Exact copy, no pictures: restate each entry below word for word.

BEGIN DATA EXTRACT

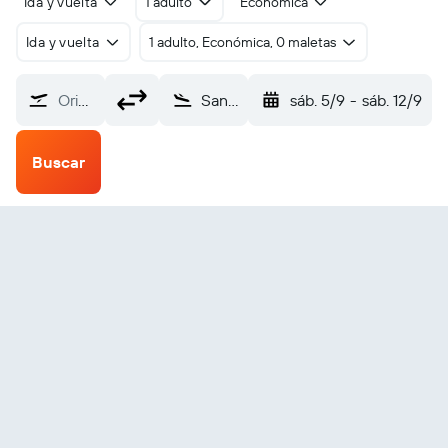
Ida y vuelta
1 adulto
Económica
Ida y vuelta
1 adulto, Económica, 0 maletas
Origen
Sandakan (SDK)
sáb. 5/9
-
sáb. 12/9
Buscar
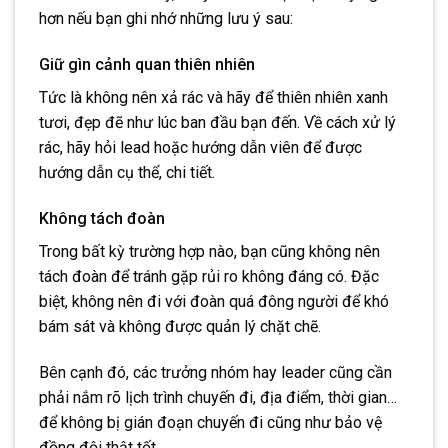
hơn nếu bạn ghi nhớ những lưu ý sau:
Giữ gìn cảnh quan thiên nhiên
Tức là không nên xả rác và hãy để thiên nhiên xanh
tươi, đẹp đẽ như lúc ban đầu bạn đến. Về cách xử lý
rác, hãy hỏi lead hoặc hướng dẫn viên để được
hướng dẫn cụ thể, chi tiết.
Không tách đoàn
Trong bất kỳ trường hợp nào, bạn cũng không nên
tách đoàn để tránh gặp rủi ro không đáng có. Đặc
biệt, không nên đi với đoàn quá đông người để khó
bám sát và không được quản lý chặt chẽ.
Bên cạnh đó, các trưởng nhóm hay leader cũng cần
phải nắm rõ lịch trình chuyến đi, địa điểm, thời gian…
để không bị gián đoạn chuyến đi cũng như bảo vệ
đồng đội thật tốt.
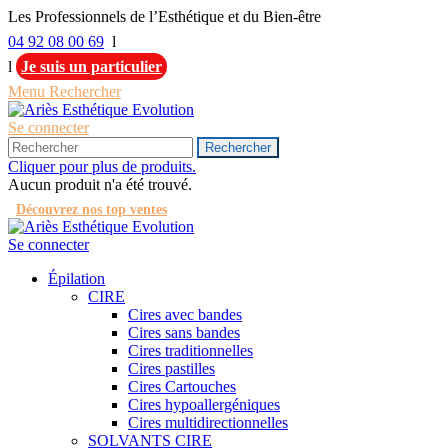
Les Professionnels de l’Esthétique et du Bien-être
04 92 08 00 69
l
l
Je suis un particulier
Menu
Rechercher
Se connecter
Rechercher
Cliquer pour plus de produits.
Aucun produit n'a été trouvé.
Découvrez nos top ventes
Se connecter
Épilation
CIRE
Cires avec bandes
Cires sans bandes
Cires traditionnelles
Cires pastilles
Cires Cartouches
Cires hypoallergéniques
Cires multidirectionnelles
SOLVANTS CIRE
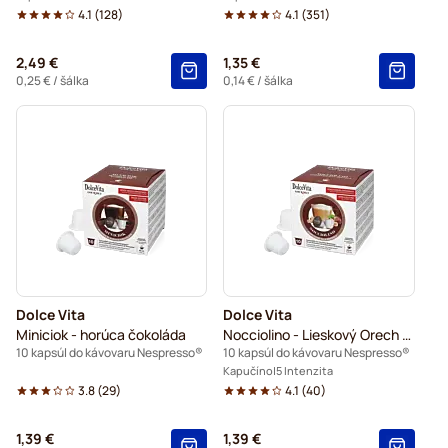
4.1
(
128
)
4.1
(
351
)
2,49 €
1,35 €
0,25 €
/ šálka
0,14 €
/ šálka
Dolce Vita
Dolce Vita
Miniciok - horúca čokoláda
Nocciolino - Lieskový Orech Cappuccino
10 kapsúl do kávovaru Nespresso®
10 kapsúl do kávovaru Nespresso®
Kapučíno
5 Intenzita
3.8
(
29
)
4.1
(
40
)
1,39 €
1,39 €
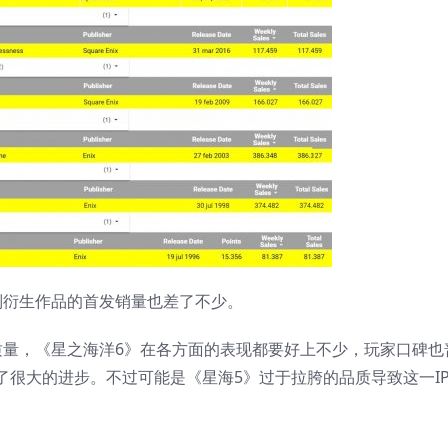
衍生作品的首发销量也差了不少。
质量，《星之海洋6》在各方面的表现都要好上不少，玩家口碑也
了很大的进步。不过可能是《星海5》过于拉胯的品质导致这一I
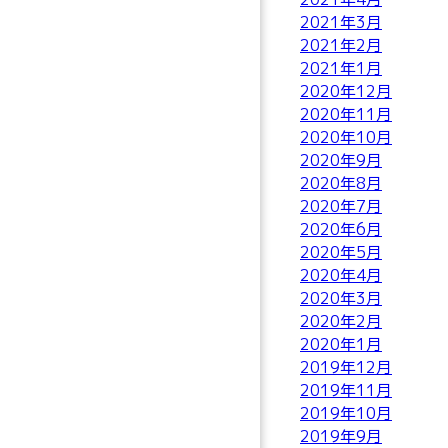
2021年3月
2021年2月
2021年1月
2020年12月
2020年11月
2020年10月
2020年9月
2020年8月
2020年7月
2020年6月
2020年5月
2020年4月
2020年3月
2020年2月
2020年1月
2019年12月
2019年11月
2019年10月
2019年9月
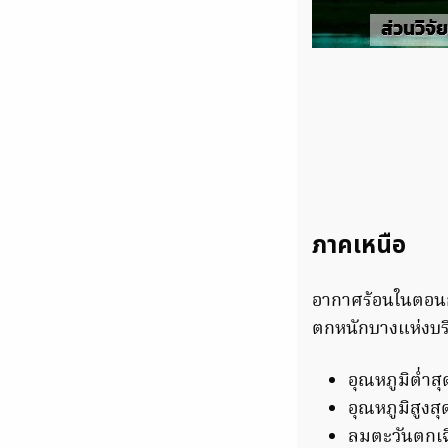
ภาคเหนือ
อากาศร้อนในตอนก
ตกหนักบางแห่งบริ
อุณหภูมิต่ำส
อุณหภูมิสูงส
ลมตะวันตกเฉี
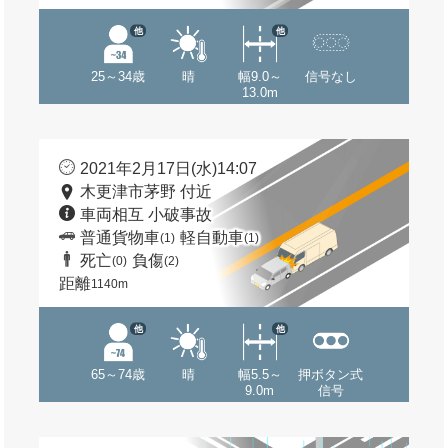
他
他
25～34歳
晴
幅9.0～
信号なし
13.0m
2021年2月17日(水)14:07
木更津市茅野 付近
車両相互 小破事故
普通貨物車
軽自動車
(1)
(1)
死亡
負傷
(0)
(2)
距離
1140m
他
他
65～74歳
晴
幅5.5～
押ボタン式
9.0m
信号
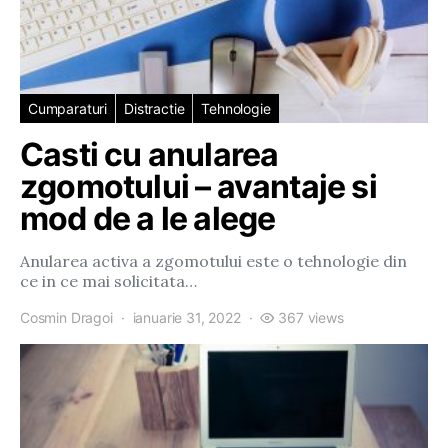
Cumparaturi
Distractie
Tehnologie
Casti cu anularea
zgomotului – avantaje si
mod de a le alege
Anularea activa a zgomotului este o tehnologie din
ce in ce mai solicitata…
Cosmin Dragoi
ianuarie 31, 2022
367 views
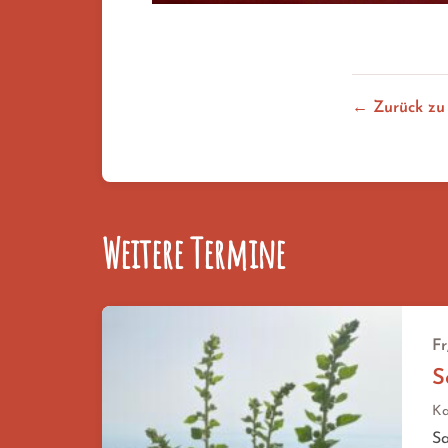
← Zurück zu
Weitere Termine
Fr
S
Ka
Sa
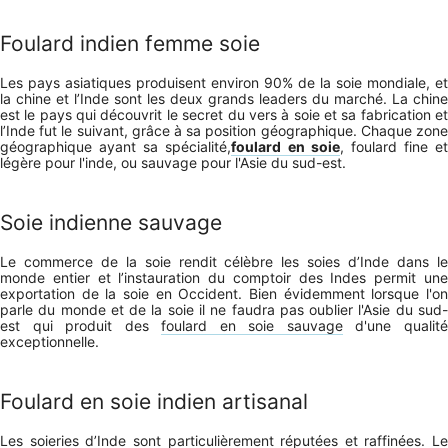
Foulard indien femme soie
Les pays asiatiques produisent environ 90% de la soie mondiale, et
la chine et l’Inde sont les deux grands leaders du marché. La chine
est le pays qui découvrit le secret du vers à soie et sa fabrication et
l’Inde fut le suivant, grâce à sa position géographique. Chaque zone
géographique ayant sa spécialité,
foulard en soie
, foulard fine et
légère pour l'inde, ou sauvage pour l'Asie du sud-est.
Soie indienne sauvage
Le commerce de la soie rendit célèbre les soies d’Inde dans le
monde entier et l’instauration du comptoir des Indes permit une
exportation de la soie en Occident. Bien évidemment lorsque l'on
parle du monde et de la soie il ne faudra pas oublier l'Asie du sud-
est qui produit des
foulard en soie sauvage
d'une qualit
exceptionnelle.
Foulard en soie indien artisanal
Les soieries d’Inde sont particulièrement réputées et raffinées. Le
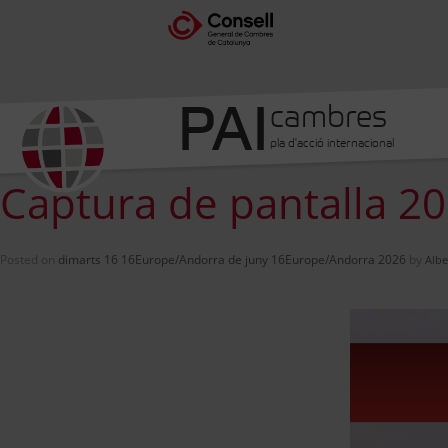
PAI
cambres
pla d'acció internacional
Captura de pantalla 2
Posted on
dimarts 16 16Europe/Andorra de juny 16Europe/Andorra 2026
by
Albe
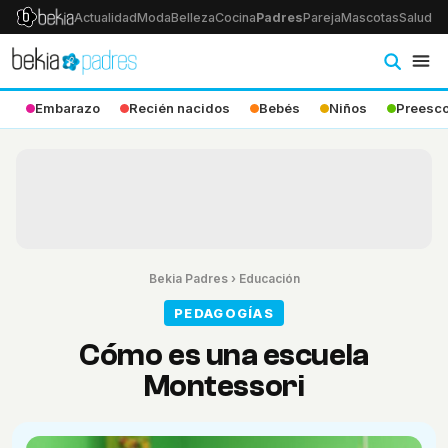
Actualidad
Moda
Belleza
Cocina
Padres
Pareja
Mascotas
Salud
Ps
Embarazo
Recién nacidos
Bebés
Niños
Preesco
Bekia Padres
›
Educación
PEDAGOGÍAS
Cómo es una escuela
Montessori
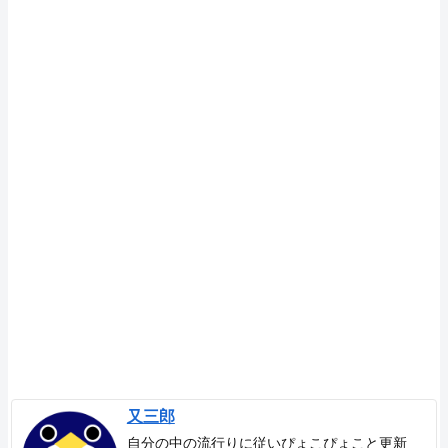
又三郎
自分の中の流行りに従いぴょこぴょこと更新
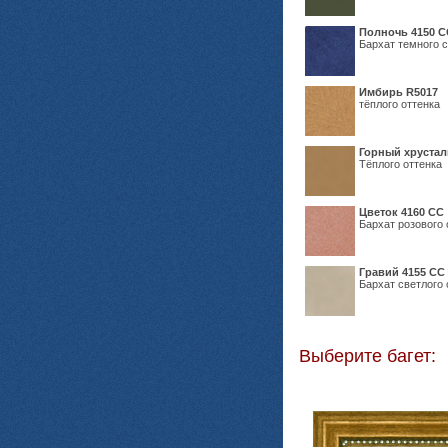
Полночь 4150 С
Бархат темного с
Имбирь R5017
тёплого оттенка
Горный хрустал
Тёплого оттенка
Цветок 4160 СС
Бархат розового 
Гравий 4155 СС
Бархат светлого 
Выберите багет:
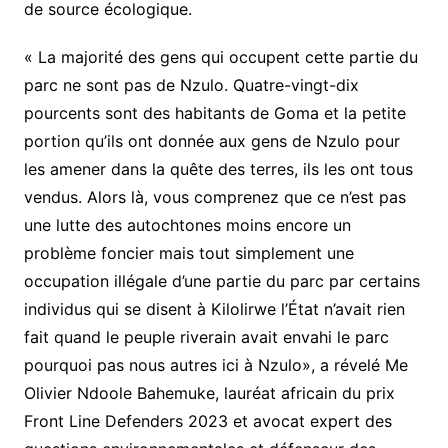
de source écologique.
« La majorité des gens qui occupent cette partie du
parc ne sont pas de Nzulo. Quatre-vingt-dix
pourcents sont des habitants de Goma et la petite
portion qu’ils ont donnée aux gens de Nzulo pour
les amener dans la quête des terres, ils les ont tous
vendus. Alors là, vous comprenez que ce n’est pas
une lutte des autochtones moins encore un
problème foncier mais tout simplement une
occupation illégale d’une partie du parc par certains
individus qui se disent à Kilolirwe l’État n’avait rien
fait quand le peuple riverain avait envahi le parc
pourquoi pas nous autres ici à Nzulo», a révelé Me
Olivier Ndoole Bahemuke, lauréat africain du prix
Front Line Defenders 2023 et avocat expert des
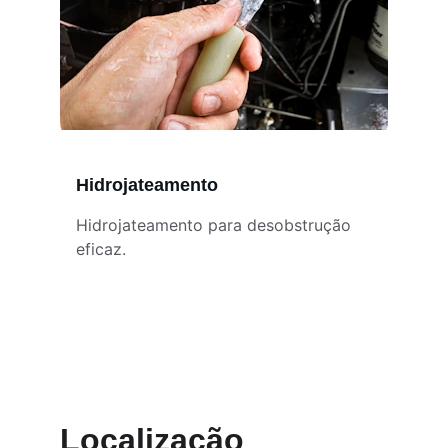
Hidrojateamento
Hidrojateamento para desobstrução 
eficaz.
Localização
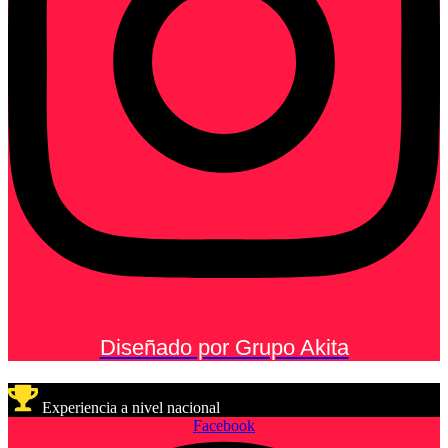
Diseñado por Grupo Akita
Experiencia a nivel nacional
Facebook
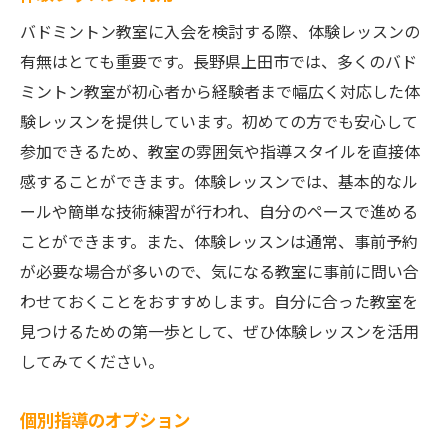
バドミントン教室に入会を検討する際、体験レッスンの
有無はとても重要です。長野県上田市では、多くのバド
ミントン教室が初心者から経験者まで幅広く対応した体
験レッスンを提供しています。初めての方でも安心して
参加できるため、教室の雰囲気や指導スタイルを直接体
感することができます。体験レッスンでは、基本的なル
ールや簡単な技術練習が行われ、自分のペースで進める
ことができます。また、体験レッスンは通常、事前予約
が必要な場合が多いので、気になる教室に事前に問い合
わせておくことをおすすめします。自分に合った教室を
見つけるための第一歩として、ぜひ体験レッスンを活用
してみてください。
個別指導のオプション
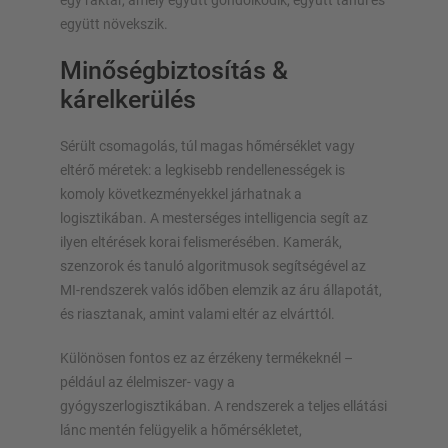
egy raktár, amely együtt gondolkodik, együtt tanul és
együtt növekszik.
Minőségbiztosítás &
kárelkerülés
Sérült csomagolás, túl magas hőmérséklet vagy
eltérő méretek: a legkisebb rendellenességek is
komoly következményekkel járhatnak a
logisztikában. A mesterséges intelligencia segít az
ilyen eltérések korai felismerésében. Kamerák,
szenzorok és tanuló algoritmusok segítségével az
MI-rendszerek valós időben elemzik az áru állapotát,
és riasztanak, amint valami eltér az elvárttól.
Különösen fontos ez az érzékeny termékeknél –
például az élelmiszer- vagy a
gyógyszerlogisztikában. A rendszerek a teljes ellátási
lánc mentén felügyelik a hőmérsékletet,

END DATA EXTRACT

SOLUTION FOR THIS EXERCISE ▸
Ida y vuelta
1 adulto
Económica
Ida y vuelta
1 adulto, Económica, 0 maletas
Origen
Sandakan (SDK)
sáb. 5/9
-
sáb. 12/9
Buscar
hơn nếu bạn ghi nhớ những lưu ý sau:
Giữ gìn cảnh quan thiên nhiên
Tức là không nên xả rác và hãy để thiên nhiên xanh
tươi, đẹp đẽ như lúc ban đầu bạn đến. Về cách xử lý
rác, hãy hỏi lead hoặc hướng dẫn viên để được
hướng dẫn cụ thể, chi tiết.
Không tách đoàn
Trong bất kỳ trường hợp nào, bạn cũng không nên
tách đoàn để tránh gặp rủi ro không đáng có. Đặc
biệt, không nên đi với đoàn quá đông người để khó
bám sát và không được quản lý chặt chẽ.
Bên cạnh đó, các trưởng nhóm hay leader cũng cần
phải nắm rõ lịch trình chuyến đi, địa điểm, thời gian…
để không bị gián đoạn chuyến đi cũng như bảo vệ
đồng đội thật tốt.
Les Professionnels de l’Esthétique et du Bien-être
04 92 08 00 69
l
l
Je suis un particulier
Menu
Rechercher
Se connecter
Rechercher
Cliquer pour plus de produits.
Aucun produit n'a été trouvé.
Découvrez nos top ventes
Se connecter
Épilation
CIRE
Cires avec bandes
Cires sans bandes
Cires traditionnelles
Cires pastilles
Cires Cartouches
Cires hypoallergéniques
Cires multidirectionnelles
SOLVANTS CIRE
4.1
(
128
)
4.1
(
351
)
2,49 €
1,35 €
0,25 €
/ šálka
0,14 €
/ šálka
Dolce Vita
Dolce Vita
Miniciok - horúca čokoláda
Nocciolino - Lieskový Orech Cappuccino
10 kapsúl do kávovaru Nespresso®
10 kapsúl do kávovaru Nespresso®
Kapučíno
5 Intenzita
3.8
(
29
)
4.1
(
40
)
1,39 €
1,39 €
衍生作品的首发销量也差了不少。
质量，《星之海洋6》在各方面的表现都要好上不少，玩家口碑也
了很大的进步。不过可能是《星海5》过于拉胯的品质导致这一I
2021年3月
2021年2月
2021年1月
2020年12月
2020年11月
2020年10月
2020年9月
2020年8月
2020年7月
2020年6月
2020年5月
2020年4月
2020年3月
2020年2月
2020年1月
2019年12月
2019年11月
2019年10月
2019年9月
ภาคเหนือ
อากาศร้อนในตอนก
ตกหนักบางแห่งบริ
อุณหภูมิต่ำส
อุณหภูมิสูงส
ลมตะวันตกเฉี
他
他
25～34歳
晴
幅9.0～
信号なし
13.0m
2021年2月17日(水)14:07
木更津市茅野 付近
車両相互 小破事故
普通貨物車
軽自動車
(1)
(1)
死亡
負傷
(0)
(2)
距離
1140m
他
他
65～74歳
晴
幅5.5～
押ボタン式
9.0m
信号
Cumparaturi
Distractie
Tehnologie
Casti cu anularea
zgomotului – avantaje si
mod de a le alege
Anularea activa a zgomotului este o tehnologie din
ce in ce mai solicitata…
Cosmin Dragoi
ianuarie 31, 2022
367 views
← Zurück zu
Weitere Termine
Fr
S
Ka
Sa
Foulard indien femme soie
Les pays asiatiques produisent environ 90% de la soie mondiale, et
la chine et l’Inde sont les deux grands leaders du marché. La chine
est le pays qui découvrit le secret du vers à soie et sa fabrication et
l’Inde fut le suivant, grâce à sa position géographique. Chaque zone
géographique ayant sa spécialité,
foulard en soie
, foulard fine et
légère pour l'inde, ou sauvage pour l'Asie du sud-est.
Soie indienne sauvage
Le commerce de la soie rendit célèbre les soies d’Inde dans le
monde entier et l’instauration du comptoir des Indes permit une
exportation de la soie en Occident. Bien évidemment lorsque l'on
parle du monde et de la soie il ne faudra pas oublier l'Asie du sud-
est qui produit des
foulard en soie sauvage
d'une qualit
exceptionnelle.
Foulard en soie indien artisanal
Les soieries d’Inde sont particulièrement réputées et raffinées. Le
PAI
cambres
pla d'acció internacional
Captura de pantalla 2
Posted on
dimarts 16 16Europe/Andorra de juny 16Europe/Andorra 2026
by
Albe
Actualidad
Moda
Belleza
Cocina
Padres
Pareja
Mascotas
Salud
Ps
Embarazo
Recién nacidos
Bebés
Niños
Preesco
Bekia Padres
›
Educación
PEDAGOGÍAS
Cómo es una escuela
Montessori
又三郎
自分の中の流行りに従いぴょこぴょこと更新
Полночь 4150 С
Бархат темного с
Имбирь R5017
тёплого оттенка
Горный хрустал
Тёплого оттенка
Цветок 4160 СС
Бархат розового 
Гравий 4155 СС
Бархат светлого 
Выберите багет:
de source écologique.
« La majorité des gens qui occupent cette partie du
parc ne sont pas de Nzulo. Quatre-vingt-dix
pourcents sont des habitants de Goma et la petite
portion qu’ils ont donnée aux gens de Nzulo pour
les amener dans la quête des terres, ils les ont tous
vendus. Alors là, vous comprenez que ce n’est pas
une lutte des autochtones moins encore un
problème foncier mais tout simplement une
occupation illégale d’une partie du parc par certains
individus qui se disent à Kilolirwe l’État n’avait rien
fait quand le peuple riverain avait envahi le parc
pourquoi pas nous autres ici à Nzulo», a révelé Me
Olivier Ndoole Bahemuke, lauréat africain du prix
Front Line Defenders 2023 et avocat expert des
Hidrojateamento
Hidrojateamento para desobstrução 
eficaz.
Localização
Diseñado por Grupo Akita
Experiencia a nivel nacional
Facebook
バドミントン教室に入会を検討する際、体験レッスンの
有無はとても重要です。長野県上田市では、多くのバド
ミントン教室が初心者から経験者まで幅広く対応した体
験レッスンを提供しています。初めての方でも安心して
参加できるため、教室の雰囲気や指導スタイルを直接体
感することができます。体験レッスンでは、基本的なル
ールや簡単な技術練習が行われ、自分のペースで進める
ことができます。また、体験レッスンは通常、事前予約
が必要な場合が多いので、気になる教室に事前に問い合
わせておくことをおすすめします。自分に合った教室を
見つけるための第一歩として、ぜひ体験レッスンを活用
してみてください。
個別指導のオプション
egy raktár, amely együtt gondolkodik, együtt tanul és
együtt növekszik.
Minőségbiztosítás &
kárelkerülés
Sérült csomagolás, túl magas hőmérséklet vagy
eltérő méretek: a legkisebb rendellenességek is
komoly következményekkel járhatnak a
logisztikában. A mesterséges intelligencia segít az
ilyen eltérések korai felismerésében. Kamerák,
szenzorok és tanuló algoritmusok segítségével az
MI-rendszerek valós időben elemzik az áru állapotát,
és riasztanak, amint valami eltér az elvárttól.
Különösen fontos ez az érzékeny termékeknél –
például az élelmiszer- vagy a
gyógyszerlogisztikában. A rendszerek a teljes ellátási
lánc mentén felügyelik a hőmérsékletet,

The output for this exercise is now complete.